Never Discount Monkey Business

Published: 27th May 2014 06:00 AM  |   Last Updated: 27th May 2014 12:11 AM   |  A+A-

I thought the people in the colony in Mathura were making a style statement with their walking sticks. I urged my husband to buy me one immediately. It was a few days later that I learnt from Vandana, my neighbour, that the walking sticks were meant for monkeys. She added the monkeys understood the use of the sticks. A lady who had the impunity to go for her morning walk with a particularly thick walking stick was bitten by a big monkey in her ear! Her friend without the weapon remained unscathed. Vandana told me about her own experience.

One afternoon, when she heard the door open, she thought that it was her dear husband. Calling  out her sweetest endearments, she asked him to help himself from the refrigerator. He could not expect otherwise as the afternoon soap was coming to an important conclusion. Naturally, she could only help during the break. As she walked into the kitchen, she realised with horror that her sweet nothings had not been addressed to her darling but to someone slightly less dangerous. An overgrown male monkey on the kitchen platform had helped himself to the plate of cakes and a bunch of bananas from the fridge!

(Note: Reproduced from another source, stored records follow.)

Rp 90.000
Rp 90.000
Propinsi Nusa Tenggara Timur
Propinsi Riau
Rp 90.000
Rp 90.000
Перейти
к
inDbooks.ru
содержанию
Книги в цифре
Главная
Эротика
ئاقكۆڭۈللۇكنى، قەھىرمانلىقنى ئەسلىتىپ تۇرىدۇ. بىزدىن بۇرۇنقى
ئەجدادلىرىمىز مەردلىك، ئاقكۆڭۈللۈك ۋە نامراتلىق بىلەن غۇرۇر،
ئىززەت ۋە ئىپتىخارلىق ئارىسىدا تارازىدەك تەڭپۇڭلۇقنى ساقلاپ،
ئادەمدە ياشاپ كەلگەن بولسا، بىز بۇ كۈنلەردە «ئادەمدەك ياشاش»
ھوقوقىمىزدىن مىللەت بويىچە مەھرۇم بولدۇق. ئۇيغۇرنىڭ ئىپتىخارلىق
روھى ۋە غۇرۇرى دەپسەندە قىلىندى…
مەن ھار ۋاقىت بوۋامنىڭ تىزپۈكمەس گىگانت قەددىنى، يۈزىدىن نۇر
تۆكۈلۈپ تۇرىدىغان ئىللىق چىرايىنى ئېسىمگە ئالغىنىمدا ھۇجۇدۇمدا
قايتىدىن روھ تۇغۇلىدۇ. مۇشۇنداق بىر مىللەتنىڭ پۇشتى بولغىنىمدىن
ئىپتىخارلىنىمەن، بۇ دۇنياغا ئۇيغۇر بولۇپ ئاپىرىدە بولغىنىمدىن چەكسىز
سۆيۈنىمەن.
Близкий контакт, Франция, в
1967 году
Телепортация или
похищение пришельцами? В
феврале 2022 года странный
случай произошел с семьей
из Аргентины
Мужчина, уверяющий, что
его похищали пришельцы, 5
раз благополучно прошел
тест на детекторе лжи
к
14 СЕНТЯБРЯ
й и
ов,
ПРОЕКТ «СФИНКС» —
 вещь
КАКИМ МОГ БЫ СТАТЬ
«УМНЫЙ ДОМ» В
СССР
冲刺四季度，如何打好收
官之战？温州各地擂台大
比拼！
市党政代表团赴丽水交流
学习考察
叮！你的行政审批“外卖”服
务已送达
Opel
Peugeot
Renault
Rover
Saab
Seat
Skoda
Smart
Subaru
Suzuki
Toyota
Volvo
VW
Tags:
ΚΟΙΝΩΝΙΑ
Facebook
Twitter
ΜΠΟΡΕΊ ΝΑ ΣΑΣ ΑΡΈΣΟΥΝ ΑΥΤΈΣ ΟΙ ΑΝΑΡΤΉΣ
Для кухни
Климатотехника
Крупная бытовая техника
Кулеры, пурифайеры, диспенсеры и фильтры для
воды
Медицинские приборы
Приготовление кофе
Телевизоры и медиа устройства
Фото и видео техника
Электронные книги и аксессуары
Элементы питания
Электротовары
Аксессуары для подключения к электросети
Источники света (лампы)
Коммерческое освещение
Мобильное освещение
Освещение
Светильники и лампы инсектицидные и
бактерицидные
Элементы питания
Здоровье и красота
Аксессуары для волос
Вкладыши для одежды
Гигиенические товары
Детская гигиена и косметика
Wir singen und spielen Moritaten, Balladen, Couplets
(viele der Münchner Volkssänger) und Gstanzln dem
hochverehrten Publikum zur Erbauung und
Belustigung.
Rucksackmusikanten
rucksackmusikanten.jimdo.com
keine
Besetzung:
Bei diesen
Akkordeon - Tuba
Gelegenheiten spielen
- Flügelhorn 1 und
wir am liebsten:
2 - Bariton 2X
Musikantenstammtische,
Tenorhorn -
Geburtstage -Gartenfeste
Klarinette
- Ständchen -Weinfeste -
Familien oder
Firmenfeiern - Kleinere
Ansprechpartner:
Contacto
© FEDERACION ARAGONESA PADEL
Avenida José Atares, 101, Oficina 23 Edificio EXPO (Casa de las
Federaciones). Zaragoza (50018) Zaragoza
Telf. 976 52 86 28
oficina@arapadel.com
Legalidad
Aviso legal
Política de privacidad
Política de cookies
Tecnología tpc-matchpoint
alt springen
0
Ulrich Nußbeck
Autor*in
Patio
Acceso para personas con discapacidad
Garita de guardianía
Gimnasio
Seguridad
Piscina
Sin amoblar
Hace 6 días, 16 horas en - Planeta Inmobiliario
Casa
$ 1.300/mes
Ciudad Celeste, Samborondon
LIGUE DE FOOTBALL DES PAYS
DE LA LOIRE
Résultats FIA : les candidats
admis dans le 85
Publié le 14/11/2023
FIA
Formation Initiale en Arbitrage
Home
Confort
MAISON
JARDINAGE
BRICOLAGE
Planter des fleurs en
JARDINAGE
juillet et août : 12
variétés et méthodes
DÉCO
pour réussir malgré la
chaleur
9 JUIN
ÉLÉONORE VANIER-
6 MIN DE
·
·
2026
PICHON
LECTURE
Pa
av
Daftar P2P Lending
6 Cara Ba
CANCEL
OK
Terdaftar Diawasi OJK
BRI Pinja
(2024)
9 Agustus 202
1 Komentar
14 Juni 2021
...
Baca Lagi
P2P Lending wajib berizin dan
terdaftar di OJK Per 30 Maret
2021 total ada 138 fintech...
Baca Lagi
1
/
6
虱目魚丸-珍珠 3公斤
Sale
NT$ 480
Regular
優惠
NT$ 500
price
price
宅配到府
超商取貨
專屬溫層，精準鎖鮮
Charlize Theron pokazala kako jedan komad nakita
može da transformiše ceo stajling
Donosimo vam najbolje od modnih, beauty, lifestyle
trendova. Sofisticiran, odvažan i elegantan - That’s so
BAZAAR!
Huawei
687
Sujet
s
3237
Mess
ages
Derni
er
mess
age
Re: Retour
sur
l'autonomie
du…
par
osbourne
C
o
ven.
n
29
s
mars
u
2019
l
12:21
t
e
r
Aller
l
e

Groups of marauding monkeys follow the devout in Vrindavan, the land of Lord Krishna. As the pilgrims step out of their vehicles their spectacles go into the deep recesses of their pockets.If the monkeys hate sticks in Mathura they love spectacles and sunglasses in Vrindavan. Is it because of a difference in their genetic make-up? The monkeys are certainly of a more intelligent kind. Vandana had heard of the simian preference. She implored her husband to remove the designer sunglasses before stepping out of the car. The husband refused outright. He did not want his glamour lost for an instant. As soon as he stepped out, an observant member jumped downright upon his shoulder from nowhere, gave him a resounding slap and made away with his designer sunglasses. Her husband stood agape rubbing his stinging red cheeks to the amusement of the bystanders.

He had not noticed the puriwalas in their hand-pulled carts earlier. Gas stoves were lit and puris began to be rolled out and fried at astonishing speed. He was soon surrounded by dozens of men who thrust plates full of the fried items to his face. Vandana’s husband understood no reason for their action. To be slapped by a monkey in full public view was insulting enough but to have a plateful of puris after it was simply atrocious. He would have none of it. The reason for their action slowly pierced his foggy brain. The hot puris and accompanying vegetable dish weren’t meant for him. The monkey who by now was perched on a thatched roof would only return his sunglasses after an offering of the six puris. Vandana’s fuming husband offered only two. The monkey looked at the puris with disdain. He gave two more but the monkey scratched his head and looked away. It was only when there were six that the monkey threw down the sunglasses and reached for the plate. The monkeys certainly know how to count. Do you need further proof that we have descended from monkeys?